[DATA FOR PROCESSING — start]

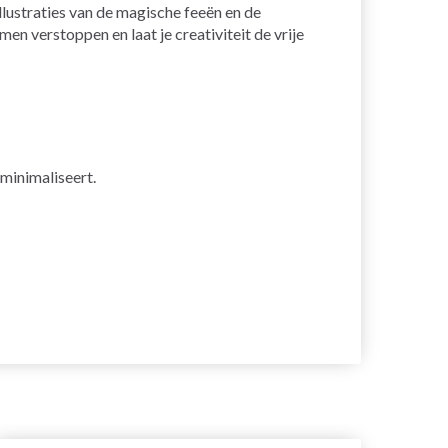
lustraties van de magische feeën en de
n verstoppen en laat je creativiteit de vrije
minimaliseert.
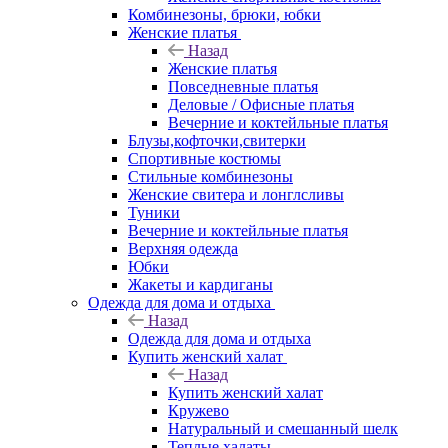
Комбинезоны, брюки, юбки
Женские платья
Назад
Женские платья
Повседневные платья
Деловые / Офисные платья
Вечерние и коктейльные платья
Блузы,кофточки,свитерки
Спортивные костюмы
Стильные комбинезоны
Женские свитера и лонглсливы
Туники
Вечерние и коктейльные платья
Верхняя одежда
Юбки
Жакеты и кардиганы
Одежда для дома и отдыха
Назад
Одежда для дома и отдыха
Купить женский халат
Назад
Купить женский халат
Кружево
Натуральный и смешанный шелк
Теплые халаты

[DATA FOR PROCESSING — finish]

REQUIRED ACTION:
Transcribe exactly and only the lines from the top of the records through the line containing "Натуральный и смешанный шелк", inclusive, and do not copy the pictures.

WORKED SOLUTION:
lustraties van de magische feeën en de
n verstoppen en laat je creativiteit de vrije
minimaliseert.
Комбинезоны, брюки, юбки
Женские платья
Назад
Женские платья
Повседневные платья
Деловые / Офисные платья
Вечерние и коктейльные платья
Блузы,кофточки,свитерки
Спортивные костюмы
Стильные комбинезоны
Женские свитера и лонглсливы
Туники
Вечерние и коктейльные платья
Верхняя одежда
Юбки
Жакеты и кардиганы
Одежда для дома и отдыха
Назад
Одежда для дома и отдыха
Купить женский халат
Назад
Купить женский халат
Кружево
Натуральный и смешанный шелк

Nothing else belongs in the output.